BEGIN
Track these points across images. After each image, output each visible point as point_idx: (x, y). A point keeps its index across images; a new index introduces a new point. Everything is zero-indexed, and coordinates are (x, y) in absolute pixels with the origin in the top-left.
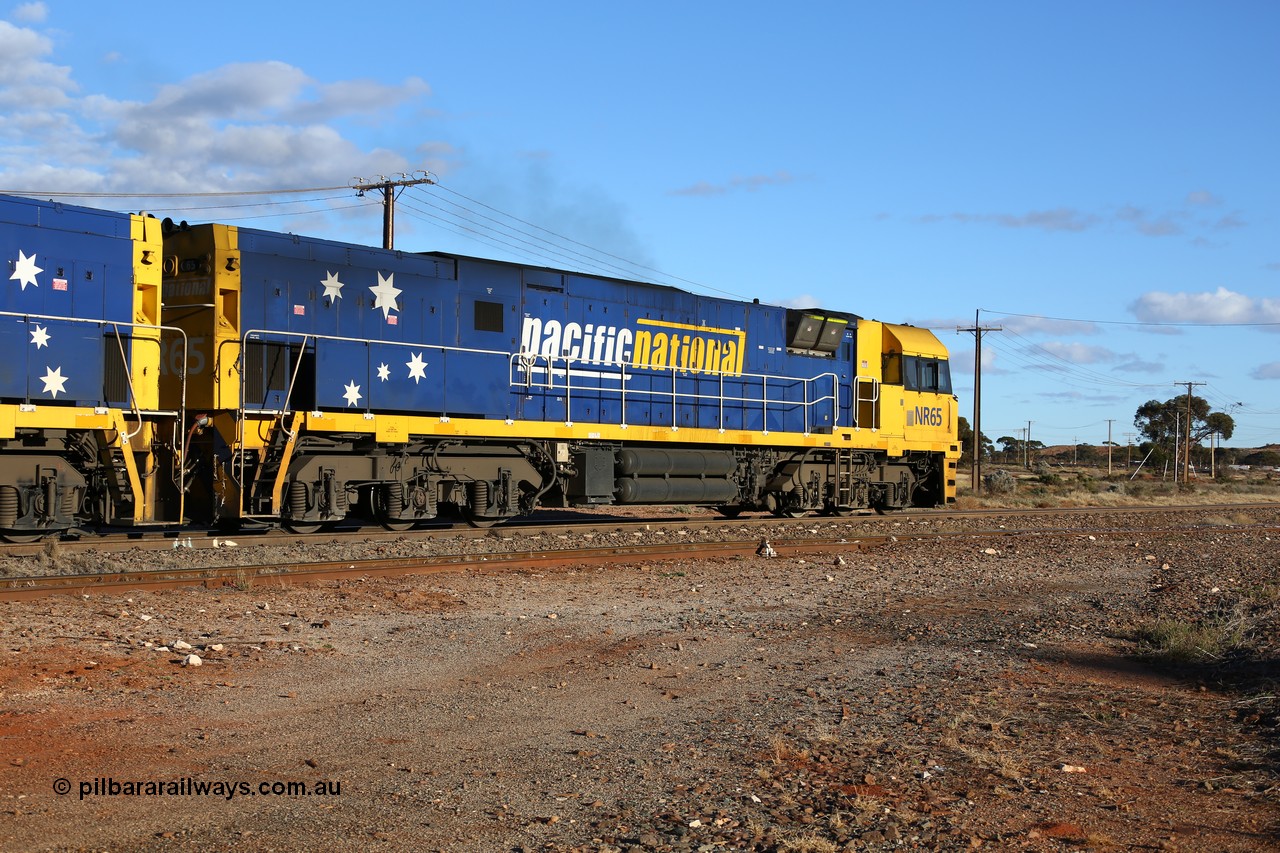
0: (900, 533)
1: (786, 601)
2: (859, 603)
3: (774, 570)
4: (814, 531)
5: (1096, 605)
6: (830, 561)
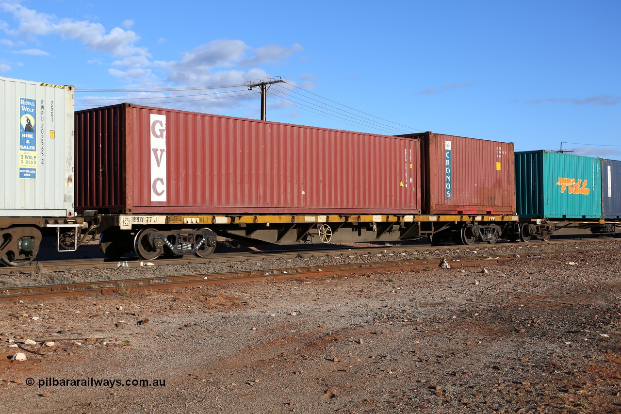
0: (521, 253)
1: (447, 299)
4: (475, 252)
6: (480, 270)
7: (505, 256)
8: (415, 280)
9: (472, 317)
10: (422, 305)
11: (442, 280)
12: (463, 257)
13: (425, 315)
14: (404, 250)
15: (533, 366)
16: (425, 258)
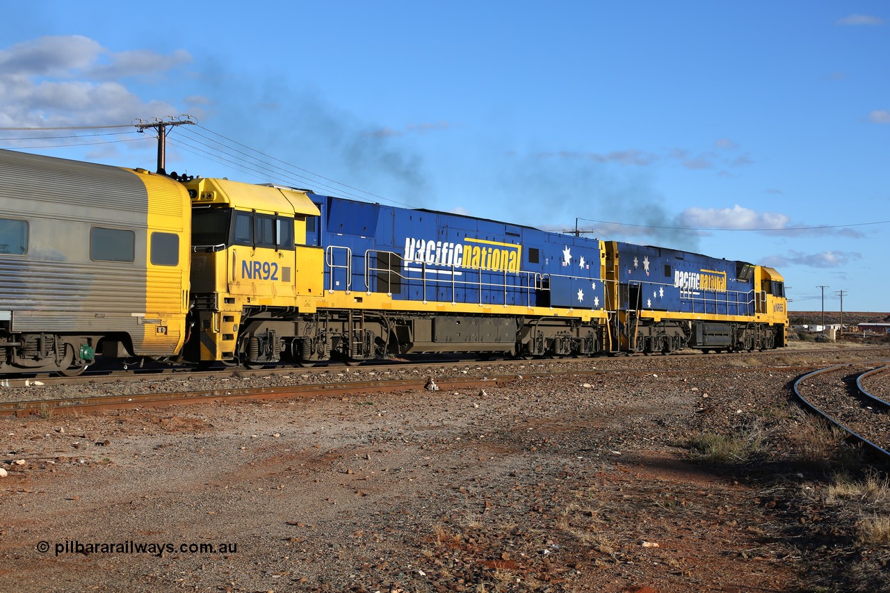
0: (525, 373)
1: (445, 422)
2: (497, 423)
3: (437, 401)
4: (465, 372)
5: (660, 423)
6: (477, 392)
7: (505, 377)
9: (478, 439)
11: (434, 403)
14: (372, 369)
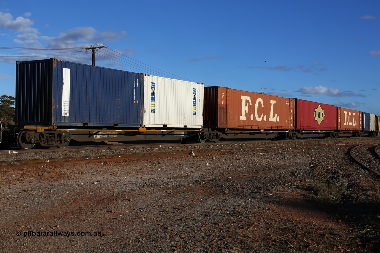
0: (236, 148)
2: (214, 174)
4: (211, 147)
5: (293, 173)
6: (211, 157)
7: (227, 150)
8: (173, 163)
9: (201, 185)
10: (174, 178)
11: (189, 163)
12: (204, 150)
13: (174, 183)
14: (171, 145)
15: (228, 213)
16: (183, 150)
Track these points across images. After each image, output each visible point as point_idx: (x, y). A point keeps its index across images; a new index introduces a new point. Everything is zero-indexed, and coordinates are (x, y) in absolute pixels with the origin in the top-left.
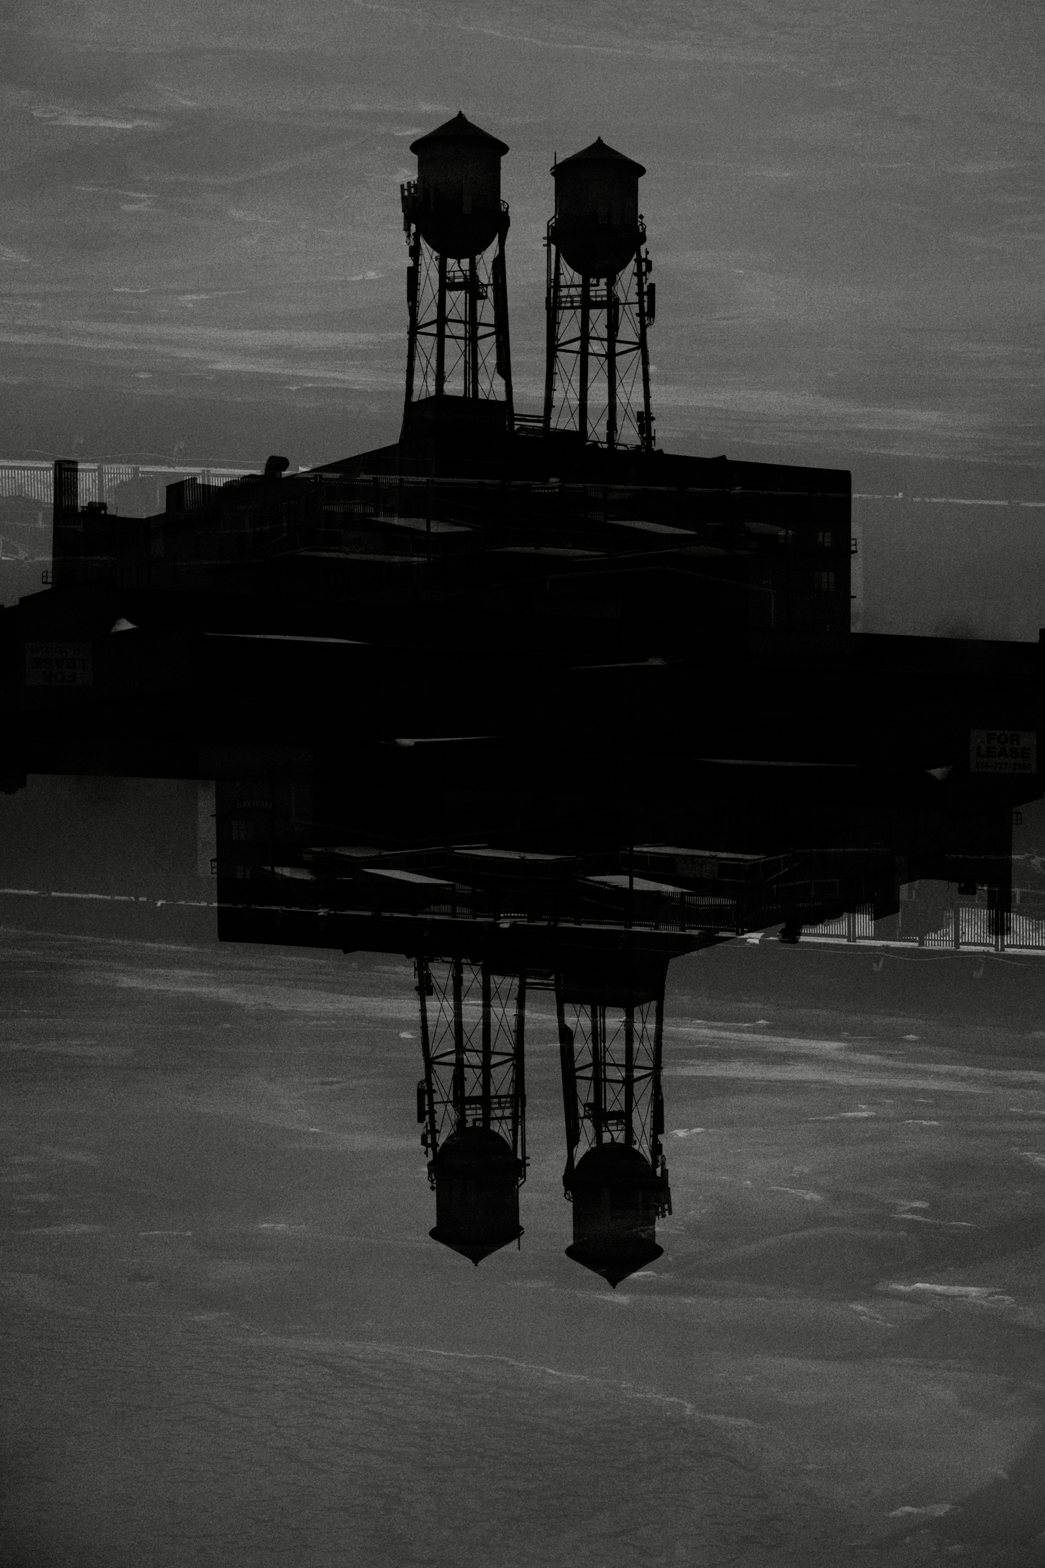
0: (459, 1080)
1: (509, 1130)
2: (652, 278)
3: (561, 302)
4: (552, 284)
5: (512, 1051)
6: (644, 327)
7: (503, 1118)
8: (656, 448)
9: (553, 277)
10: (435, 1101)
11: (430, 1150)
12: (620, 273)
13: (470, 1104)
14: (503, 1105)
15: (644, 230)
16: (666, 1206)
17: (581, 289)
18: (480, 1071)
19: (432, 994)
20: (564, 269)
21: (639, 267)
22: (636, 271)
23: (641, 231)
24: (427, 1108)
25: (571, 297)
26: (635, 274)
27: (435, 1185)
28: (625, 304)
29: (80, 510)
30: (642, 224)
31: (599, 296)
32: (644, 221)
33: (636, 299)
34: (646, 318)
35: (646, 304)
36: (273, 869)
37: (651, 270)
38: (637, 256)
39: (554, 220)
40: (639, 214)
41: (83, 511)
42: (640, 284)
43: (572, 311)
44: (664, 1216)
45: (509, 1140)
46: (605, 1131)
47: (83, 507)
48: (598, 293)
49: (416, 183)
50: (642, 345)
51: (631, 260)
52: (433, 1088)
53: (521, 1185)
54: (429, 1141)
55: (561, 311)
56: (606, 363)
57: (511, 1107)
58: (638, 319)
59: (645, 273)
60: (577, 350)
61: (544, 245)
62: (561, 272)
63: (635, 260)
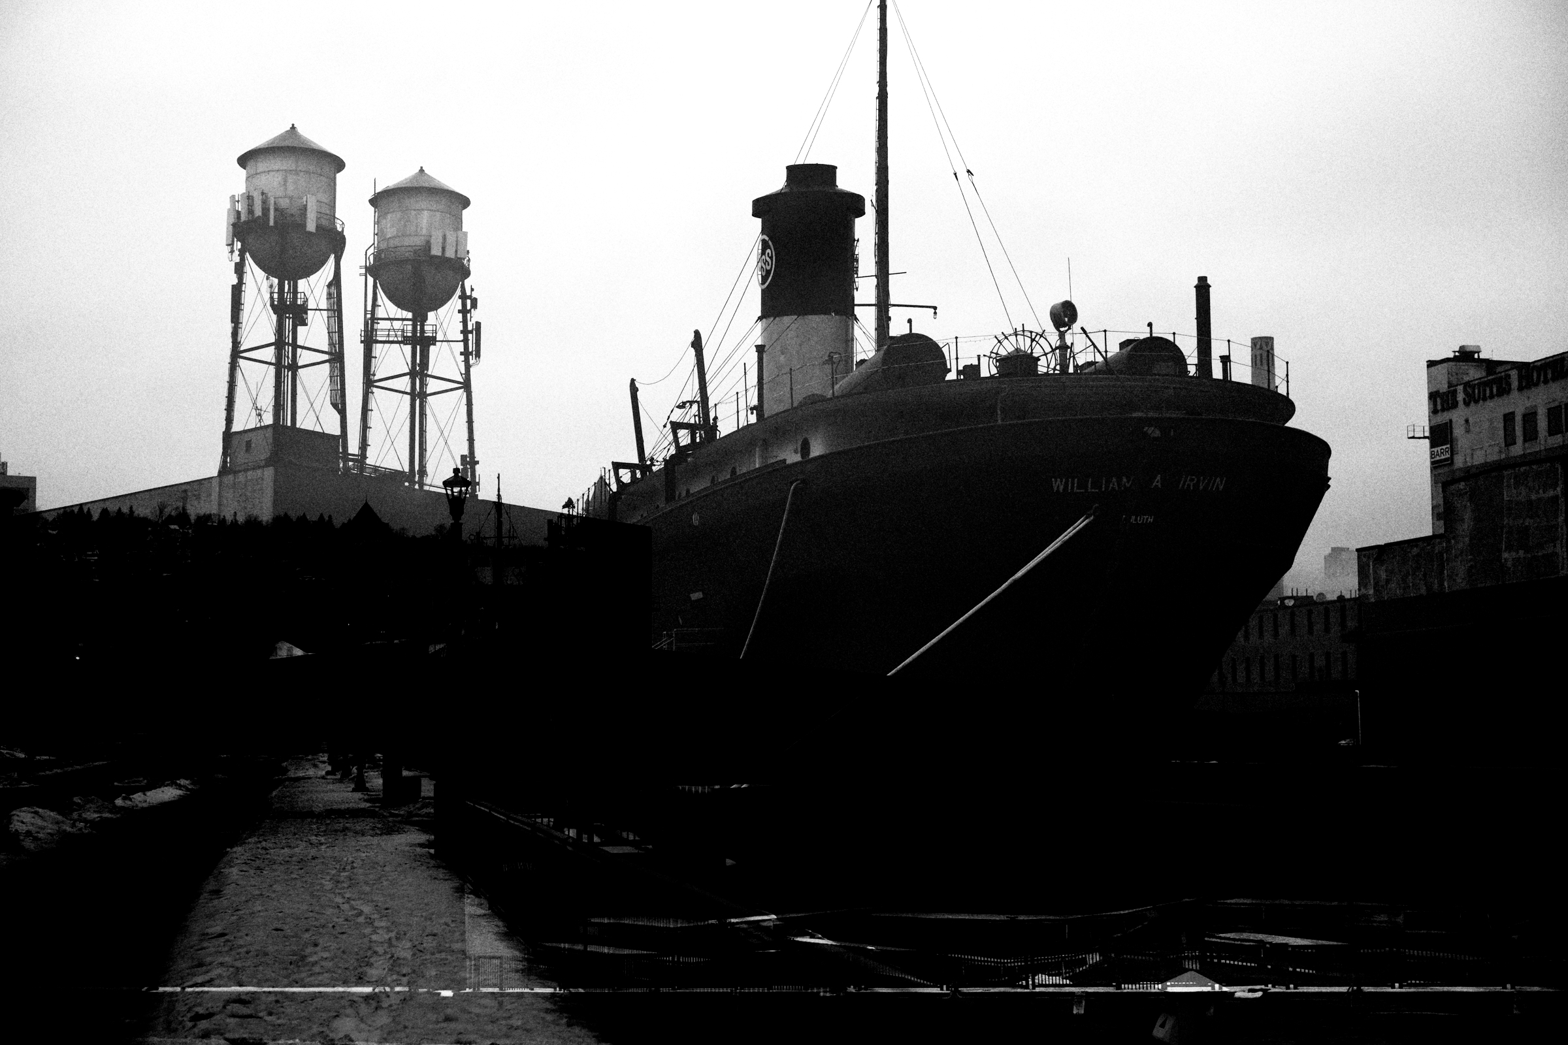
3: (376, 335)
4: (370, 316)
6: (468, 367)
7: (385, 319)
10: (462, 344)
11: (468, 290)
12: (437, 309)
20: (382, 301)
21: (464, 304)
22: (459, 308)
23: (464, 265)
24: (471, 336)
25: (388, 331)
26: (459, 311)
28: (442, 341)
33: (460, 337)
34: (471, 357)
35: (471, 343)
37: (475, 308)
38: (461, 292)
42: (465, 322)
45: (382, 297)
50: (465, 385)
51: (453, 296)
54: (468, 301)
55: (376, 345)
57: (377, 330)
58: (462, 358)
59: (470, 310)
61: (361, 275)
62: (379, 304)
63: (458, 296)
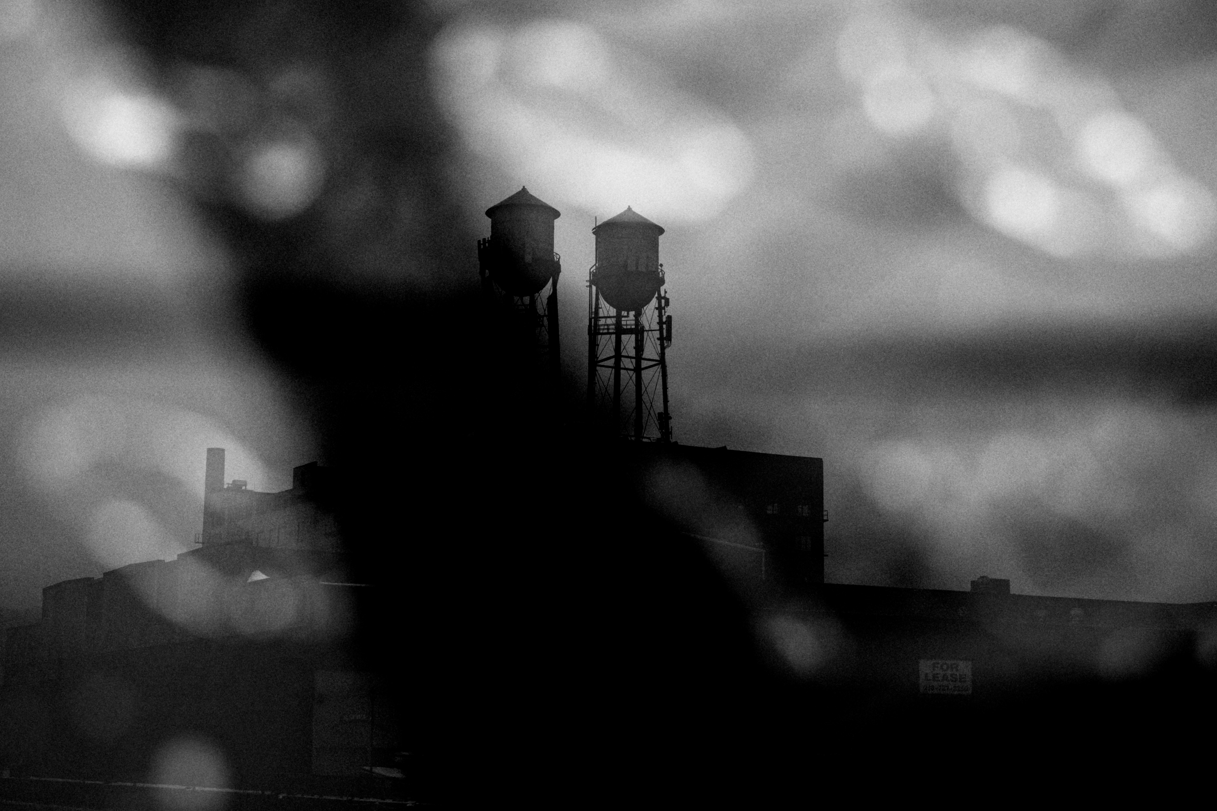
0: (639, 347)
1: (601, 308)
2: (669, 311)
3: (599, 329)
4: (593, 316)
5: (598, 368)
6: (663, 348)
7: (606, 317)
8: (673, 440)
9: (593, 310)
10: (658, 332)
11: (663, 294)
12: (645, 308)
13: (631, 328)
14: (606, 327)
15: (663, 275)
16: (482, 247)
17: (615, 319)
18: (623, 354)
19: (659, 413)
20: (602, 303)
21: (660, 303)
22: (657, 306)
23: (661, 275)
24: (664, 326)
25: (608, 325)
26: (657, 308)
27: (660, 267)
28: (649, 331)
29: (225, 486)
30: (662, 271)
31: (629, 325)
32: (664, 268)
33: (657, 327)
34: (665, 341)
35: (665, 331)
36: (371, 769)
37: (669, 305)
38: (658, 294)
39: (594, 268)
40: (659, 264)
41: (228, 487)
42: (660, 316)
43: (608, 336)
44: (484, 239)
45: (602, 301)
46: (527, 305)
47: (229, 484)
48: (628, 322)
49: (490, 239)
50: (662, 362)
51: (653, 297)
52: (659, 341)
53: (593, 266)
54: (663, 301)
55: (599, 336)
56: (634, 375)
57: (599, 326)
59: (664, 307)
60: (612, 365)
61: (587, 286)
62: (600, 306)
63: (656, 297)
END
• EXERCISE BRIEF:
Find "38: (637, 256)" in the entries above and copy that whole line exactly, then each line after it through the line that contains "59: (645, 273)".

• RESULT OF THE EXERCISE:
38: (637, 256)
39: (554, 220)
40: (639, 214)
41: (83, 511)
42: (640, 284)
43: (572, 311)
44: (664, 1216)
45: (509, 1140)
46: (605, 1131)
47: (83, 507)
48: (598, 293)
49: (416, 183)
50: (642, 345)
51: (631, 260)
52: (433, 1088)
53: (521, 1185)
54: (429, 1141)
55: (561, 311)
56: (606, 363)
57: (511, 1107)
58: (638, 319)
59: (645, 273)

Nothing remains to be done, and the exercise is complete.